Prime developments on Saadiyat Island, Al Raha Beach and along the Corniche area are found to have average rentals of between AED140,000-200,000/unit/annum for 2-bedroom apartments.
Luxury mixed-use locations such as Saadiyat Beach Residences have maintained notable rental premiums, with residents benefitting from access to wider range of services and amenities, as well as high quality apartment products. However, with ongoing erosion of corporate leasing packages, housing allowances and overall take-home salaries, many Abu Dhabi residents are orientating towards more value driven accommodation options, with downsizing of unit typologies and relocations to lower cost areas of the city becoming more prevalent amongst the expatriate population.
The broadening effect of economic uncertainty has certainly encouraged a more pragmatic approach from tenants, with smaller studio and 1-bedroom units remaining the highest in demand, particularly around the CBD, whilst larger 2-bedrooms units remain in stronger favour in secondary and tertiary locations, particularly off-island.

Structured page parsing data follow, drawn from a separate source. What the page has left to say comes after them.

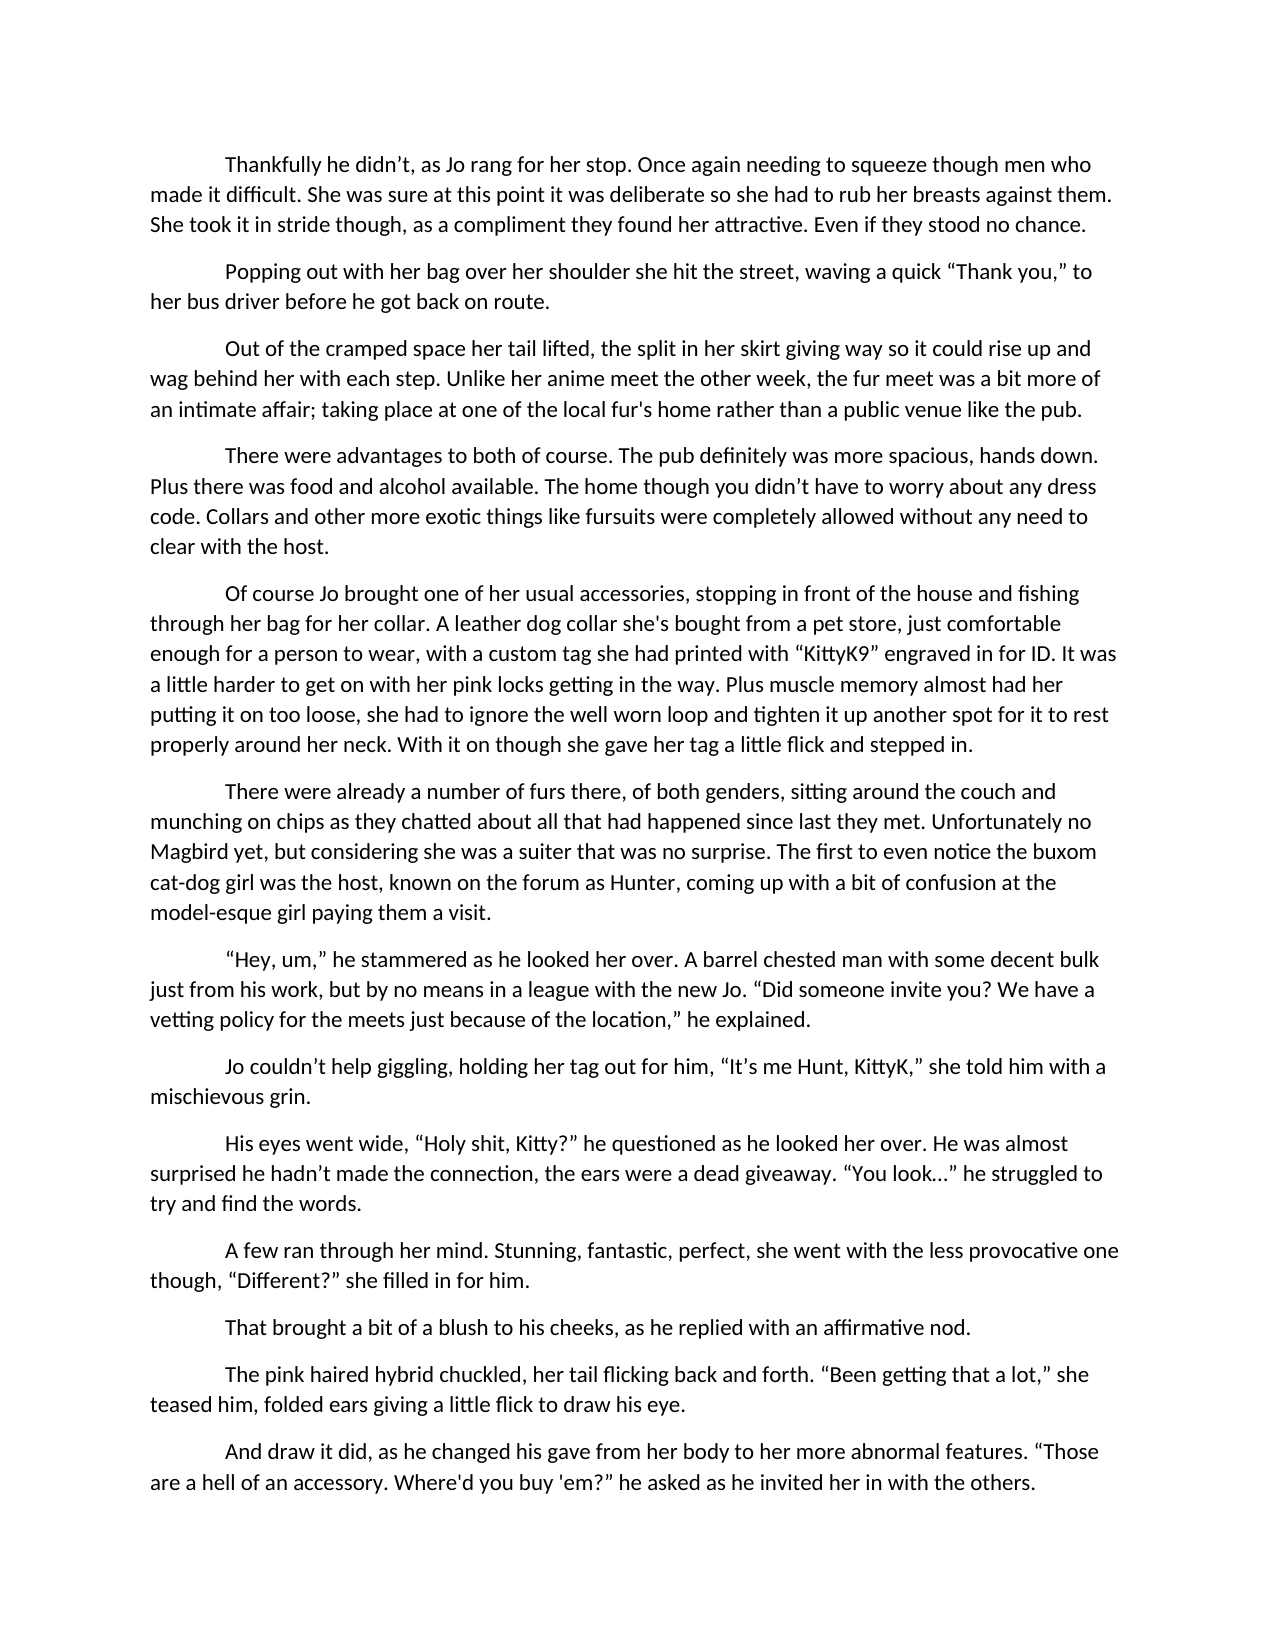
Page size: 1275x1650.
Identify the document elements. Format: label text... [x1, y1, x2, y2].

text Of course Jo brought one of her usual accessories, stopping in front of the house and fishing through her bag for her collar. A leather dog collar she's bought from a pet store, just comfortable enough for a person to wear, with a custom tag she had printed with “KittyK9” engraved in for ID. It was a little harder to get on with her pink locks getting in the way. Plus muscle memory almost had her putting it on too loose, she had to ignore the well worn loop and tighten it up another spot for it to rest properly around her neck. With it on though she gave her tag a little flick and stepped in. [150, 579, 1125, 758]
text Thankfully he didn’t, as Jo rang for her stop. Once again needing to squeeze though men who made it difficult. She was sure at this point it was deliberate so she had to rub her breasts against them. She took it in stride though, as a compliment they found her attractive. Even if they stood no chance. [150, 150, 1125, 238]
text That brought a bit of a blush to his cheeks, as he replied with an affirmative nod. [150, 1313, 1125, 1342]
text The pink haired hybrid chuckled, her tail flicking back and forth. “Been getting that a lot,” she teased him, folded ears giving a little flick to draw his eye. [150, 1360, 1125, 1419]
text His eyes went wide, “Holy shit, Kitty?” he questioned as he looked her over. He was almost surprised he hadn’t made the connection, the ears were a dead giveaway. “You look…” he struggled to try and find the words. [150, 1129, 1125, 1218]
text There were advantages to both of course. The pub definitely was more spacious, hands down. Plus there was food and alcohol available. The home though you didn’t have to worry about any dress code. Collars and other more exotic things like fursuits were completely allowed without any need to clear with the host. [150, 442, 1125, 560]
text A few ran through her mind. Stunning, fantastic, perfect, she went with the less provocative one though, “Different?” she filled in for him. [150, 1236, 1125, 1295]
text Popping out with her bag over her shoulder she hit the street, waving a quick “Thank you,” to her bus driver before he got back on route. [150, 257, 1125, 316]
text Out of the cramped space her tail lifted, the split in her skirt giving way so it could rise up and wag behind her with each step. Unlike her anime meet the other week, the fur meet was a bit more of an intimate affair; taking place at one of the local fur's home rather than a public venue like the pub. [150, 334, 1125, 423]
text And draw it did, as he changed his gave from her body to her more abnormal features. “Those are a hell of an accessory. Where'd you buy 'em?” he asked as he invited her in with the others. [150, 1437, 1125, 1496]
text There were already a number of furs there, of both genders, sitting around the couch and munching on chips as they chatted about all that had happened since last they met. Unfortunately no Magbird yet, but considering she was a suiter that was no surprise. The first to even notice the buxom cat-dog girl was the host, known on the forum as Hunter, coming up with a bit of confusion at the model-esque girl paying them a visit. [150, 777, 1125, 926]
text “Hey, um,” he stammered as he looked her over. A barrel chested man with some decent bulk just from his work, but by no means in a league with the new Jo. “Did someone invite you? We have a vetting policy for the meets just because of the location,” he explained. [150, 945, 1125, 1033]
text Jo couldn’t help giggling, holding her tag out for him, “It’s me Hunt, KittyK,” she told him with a mischievous grin. [150, 1052, 1125, 1110]
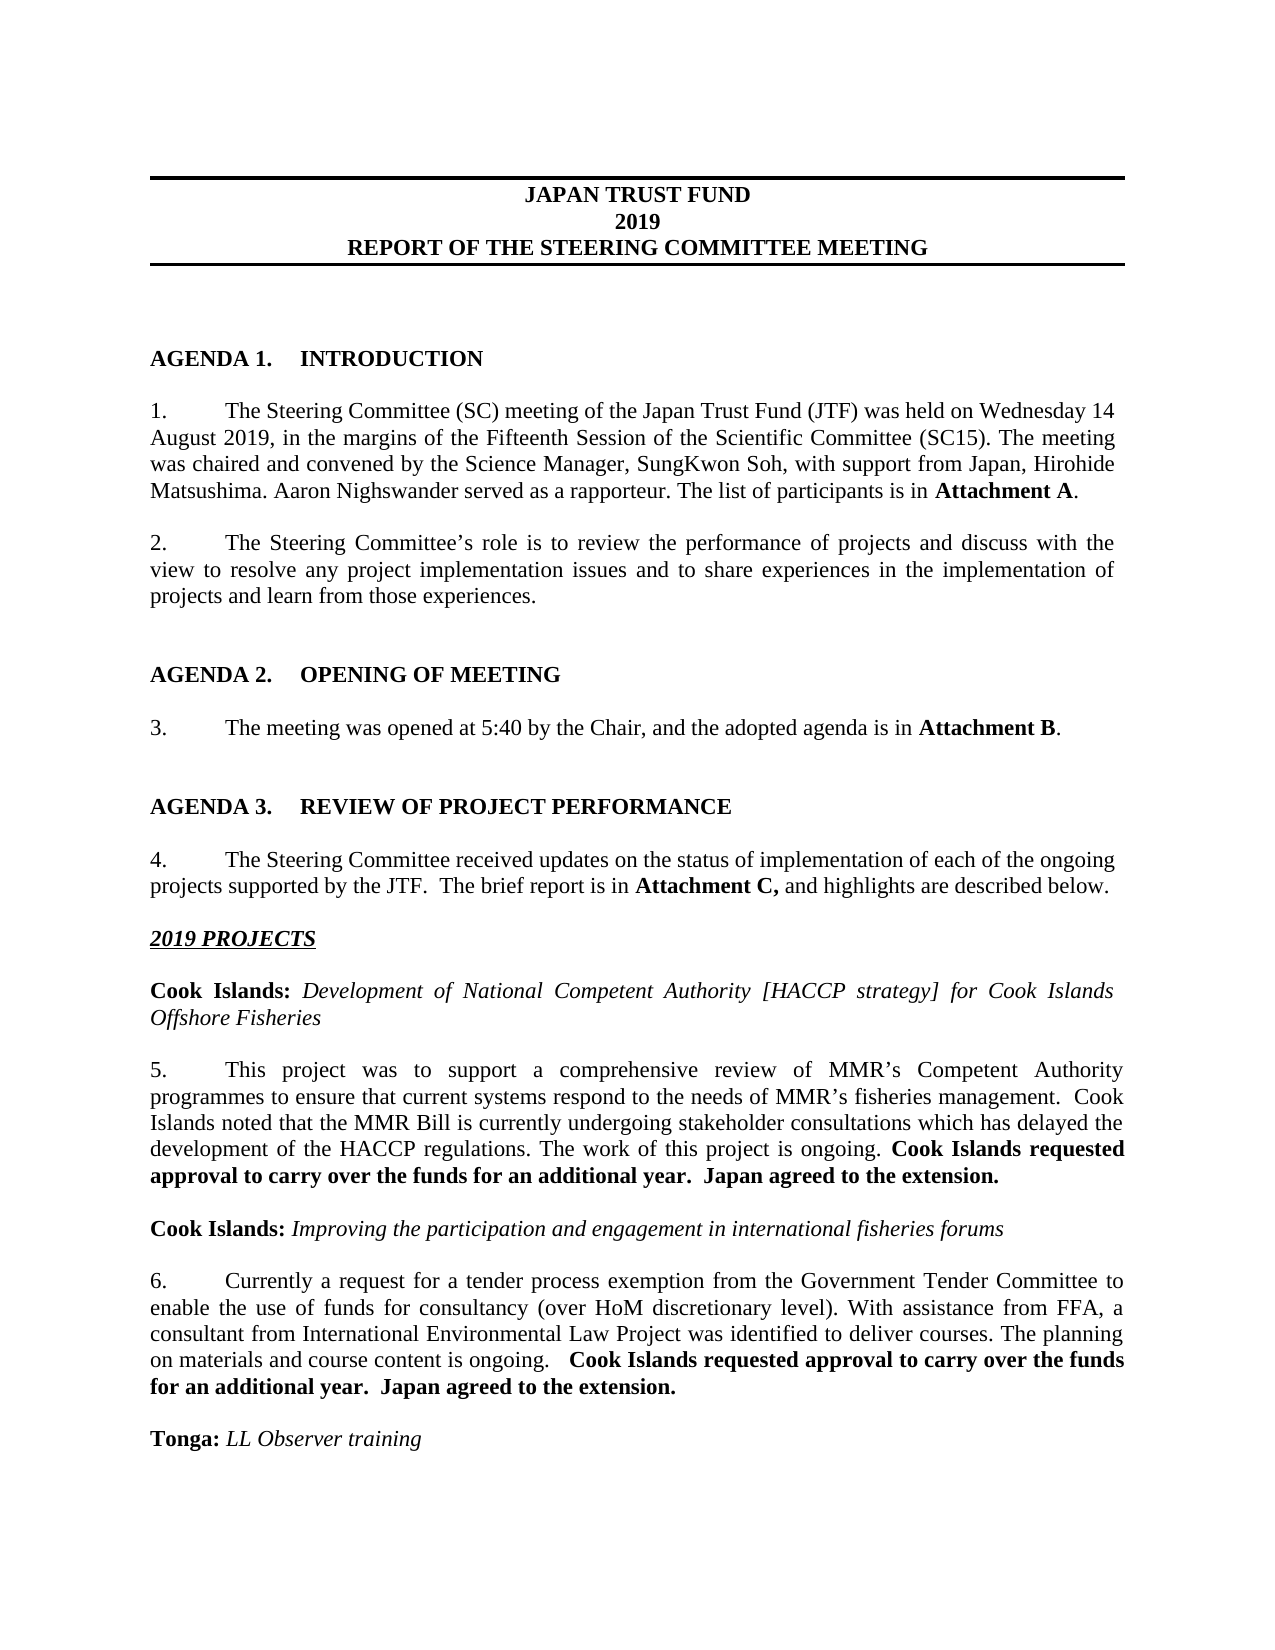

According to the report, Abu Dhabi continues to experience growth in both its international and regional visitor numbers, with 5% growth in passenger traffic recorded during 2016.
The sustained growth has been made achievable by the continuous expansions initiatives of Abu Dhabi International Airport, with passenger traffic rising by close to 400% during the period, from less than 7 million in 2006 to close to 24.5 million in 2016.
During more challenging economic times, non-oil based sectors such as the tourism and hospitality will continue to play an increasingly important role in raising economic activities. According to data from STR Global, Abu Dhabi’s year to date occupancy rate up to March 2017 was recorded at 75% down from 78% in March 2016. Average ADR’s have also shown a downward movement, dipping 4.4% from the AED505/room/night in March 2016 to roughly AED482/room/night in the same period during 2017.
With both occupancy rates and ADR’s experiencing declines, RevPAR’s subsequently dipped 8.5% during the period. In March 2017, the average RevPAR equated to AED362/room/night, down from the AED396/room/night achieved in March 2016.
“During the quarter, Abu Dhabi witnessed the opening of the Marriott Hotel Al Forsan located in Khalifa City. This new hotel addition further increased the share of upscale hotels, reaching circa 40% of the total hotel inventory,” concluded Green.